● **WHAT YOU ARE ASKED TO DO**
Please repeat the passage on postcolonial theory below word for word, starting with "This chapter proposes" and going on through "comprise my focus.".

This chapter proposes to take up an issue that is at the very heart of postcolonial theory—the relationship between social domination and agency, and specifically, how gender is conceptualized as a site of struggle within this framework. It does so via an examination of several of the classic, agenda-setting essays in the field by Gayatri Spivak, Homi Bhabha and Ranajit Guha. Spivak’s “Can the Subaltern Speak?”1 and her commentary on Mahasweta Devi’s “Draupadi,”2 Guha’s germinal foray into gender history in “Chandra’s Death,”3 and Bhabha’s influential “The Commitment to Theory,”4 which seeks to reinstate women’s agency into a reading of the British miners’ strike of 1984 and 1985, thus comprise my focus.
The themes of agency and resistance are, of course, the signposts of the entire postcolonial turn. While the emphasis in the field’s early years was on how forms of political agency arose in a colonial and postcolonial context, and became embedded in movements for self-determination, this is no longer the case. Postcolonial theory today, under the influence of Bhabha, Spivak and others, has taken on a far more ambitious agenda, going beyond the specificities of geographic location to generate more encompassing arguments about the nature of agency itself. In this respect, it has, as many commentators have observed, become one of the most influential political theories on the contemporary scene, certainly to the point of rivaling the traditions inherited from the nineteenth and early twentieth centuries. What makes the postcolonial turn especially important is that it foregrounds precisely those forms of agency and political identity that have tended to remain at the periphery of Marxist and liberal considerations—gender, sexuality and race in particular. Whereas these forms of oppression have only recently become analytical foci within the traditional Left, they have been central to postcolonial theory from its inception.
The decision to focus on a small number of central texts is intended to serve a specific purpose. In part, it is motivated by the fact that the works in question have been hugely influential in the field—indeed, so much so that some of them are even identified with it. But, precisely because they exercise such inordinate influence, to criticize them without a careful engagement would be to invite skepticism toward, if not outright dismissal of, my claims. Just as importantly, it is through close examination of these texts that one can also raise the natural question about their reception and canonization in the field. Although other critics have cast doubt on some of the arguments made by Spivak, Guha and Bhabha,5 the more specific issues that I raise—about the manner in which they conceptualize resistance and subalternity—have rarely been taken up, much less debated. In crucial ways, postcolonial studies has tended to take on board the very aspects of these essays that I find most objectionable. The indictment of the arguments in these texts should also, then, raise some worries about the intellectual culture in the field.

● **PROVIDED DATA**

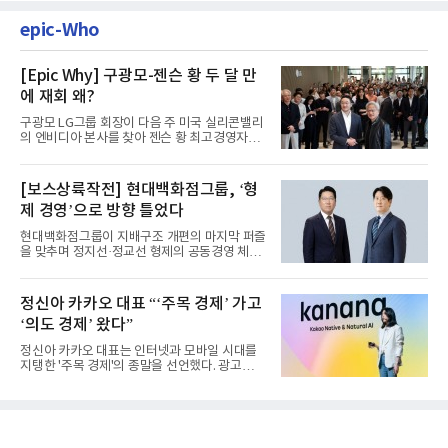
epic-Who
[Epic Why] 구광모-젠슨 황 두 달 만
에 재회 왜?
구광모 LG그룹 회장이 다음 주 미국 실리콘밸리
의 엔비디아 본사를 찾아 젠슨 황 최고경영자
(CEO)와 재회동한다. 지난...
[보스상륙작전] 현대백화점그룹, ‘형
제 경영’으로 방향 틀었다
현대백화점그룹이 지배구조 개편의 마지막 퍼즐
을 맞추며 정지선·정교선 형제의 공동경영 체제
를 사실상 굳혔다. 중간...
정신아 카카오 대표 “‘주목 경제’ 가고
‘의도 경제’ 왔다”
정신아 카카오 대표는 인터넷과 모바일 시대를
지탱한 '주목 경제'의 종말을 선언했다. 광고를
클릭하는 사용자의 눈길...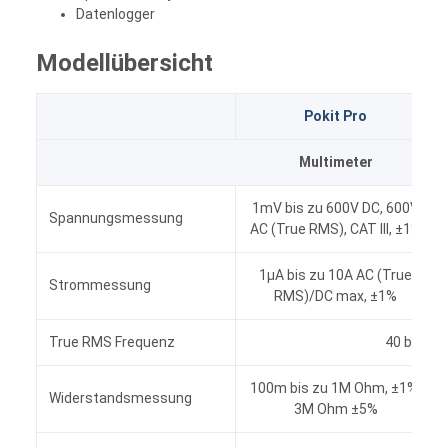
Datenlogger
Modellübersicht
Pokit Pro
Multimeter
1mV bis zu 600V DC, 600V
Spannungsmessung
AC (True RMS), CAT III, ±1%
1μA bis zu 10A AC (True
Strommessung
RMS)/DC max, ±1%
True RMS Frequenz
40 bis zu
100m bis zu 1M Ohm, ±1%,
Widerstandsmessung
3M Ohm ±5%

---

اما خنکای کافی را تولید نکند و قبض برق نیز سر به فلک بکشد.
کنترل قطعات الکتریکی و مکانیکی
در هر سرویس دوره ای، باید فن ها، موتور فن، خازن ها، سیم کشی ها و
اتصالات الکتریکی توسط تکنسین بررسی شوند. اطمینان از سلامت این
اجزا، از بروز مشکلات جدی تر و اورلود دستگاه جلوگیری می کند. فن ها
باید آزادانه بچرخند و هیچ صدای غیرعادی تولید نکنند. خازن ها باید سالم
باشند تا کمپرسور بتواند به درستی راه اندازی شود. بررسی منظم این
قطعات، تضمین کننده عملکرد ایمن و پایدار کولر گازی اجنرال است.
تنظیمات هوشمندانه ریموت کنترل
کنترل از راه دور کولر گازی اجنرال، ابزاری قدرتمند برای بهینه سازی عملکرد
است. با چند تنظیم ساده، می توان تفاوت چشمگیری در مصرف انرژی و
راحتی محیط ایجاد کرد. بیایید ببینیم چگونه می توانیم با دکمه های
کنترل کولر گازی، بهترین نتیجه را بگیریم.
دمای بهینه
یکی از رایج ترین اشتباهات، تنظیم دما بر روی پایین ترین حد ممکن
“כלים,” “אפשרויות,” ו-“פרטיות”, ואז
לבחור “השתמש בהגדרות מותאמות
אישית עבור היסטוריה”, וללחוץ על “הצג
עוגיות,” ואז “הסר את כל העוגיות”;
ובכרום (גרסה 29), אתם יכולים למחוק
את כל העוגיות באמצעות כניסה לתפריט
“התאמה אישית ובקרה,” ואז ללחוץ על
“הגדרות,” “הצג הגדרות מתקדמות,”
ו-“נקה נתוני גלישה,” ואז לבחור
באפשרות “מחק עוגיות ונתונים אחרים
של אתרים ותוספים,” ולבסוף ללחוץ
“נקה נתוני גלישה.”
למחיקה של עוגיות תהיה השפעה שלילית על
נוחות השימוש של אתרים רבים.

==

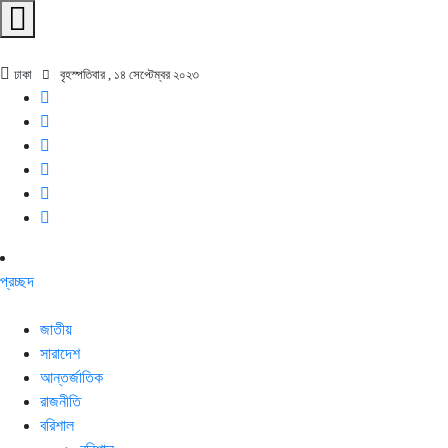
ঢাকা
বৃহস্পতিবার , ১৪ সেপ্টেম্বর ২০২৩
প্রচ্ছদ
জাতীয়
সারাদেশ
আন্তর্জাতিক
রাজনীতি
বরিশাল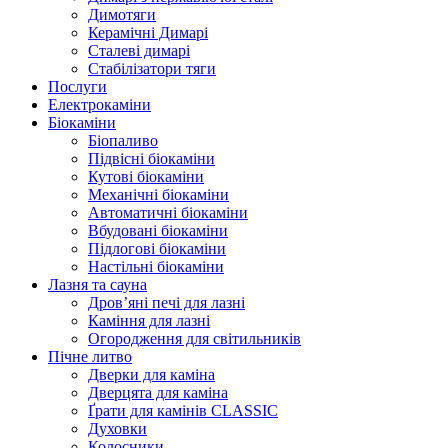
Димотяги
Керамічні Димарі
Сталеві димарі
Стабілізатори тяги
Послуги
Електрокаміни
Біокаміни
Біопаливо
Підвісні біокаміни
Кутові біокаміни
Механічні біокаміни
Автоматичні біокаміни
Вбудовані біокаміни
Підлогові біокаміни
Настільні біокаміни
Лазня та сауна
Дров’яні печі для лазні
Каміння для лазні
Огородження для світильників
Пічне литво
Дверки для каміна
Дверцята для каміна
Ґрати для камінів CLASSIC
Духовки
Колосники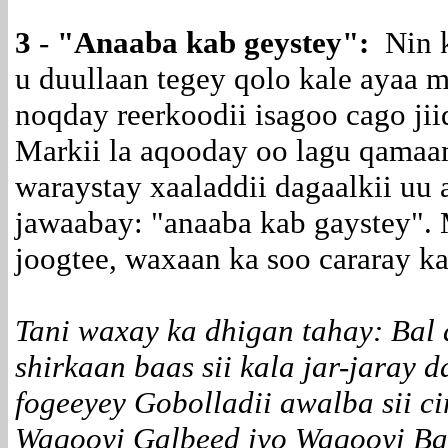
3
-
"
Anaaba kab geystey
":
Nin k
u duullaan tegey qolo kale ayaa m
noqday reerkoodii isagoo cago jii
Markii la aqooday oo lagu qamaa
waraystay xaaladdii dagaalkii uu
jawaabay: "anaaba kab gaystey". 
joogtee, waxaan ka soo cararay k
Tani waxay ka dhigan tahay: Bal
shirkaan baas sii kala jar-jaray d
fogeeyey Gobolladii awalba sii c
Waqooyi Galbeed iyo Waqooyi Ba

● **TASK RESULT**
This chapter proposes to take up an issue that is at the very heart of postcolonial theory—the relationship between social domination and agency, and specifically, how gender is conceptualized as a site of struggle within this framework. It does so via an examination of several of the classic, agenda-setting essays in the field by Gayatri Spivak, Homi Bhabha and Ranajit Guha. Spivak’s “Can the Subaltern Speak?”1 and her commentary on Mahasweta Devi’s “Draupadi,”2 Guha’s germinal foray into gender history in “Chandra’s Death,”3 and Bhabha’s influential “The Commitment to Theory,”4 which seeks to reinstate women’s agency into a reading of the British miners’ strike of 1984 and 1985, thus comprise my focus.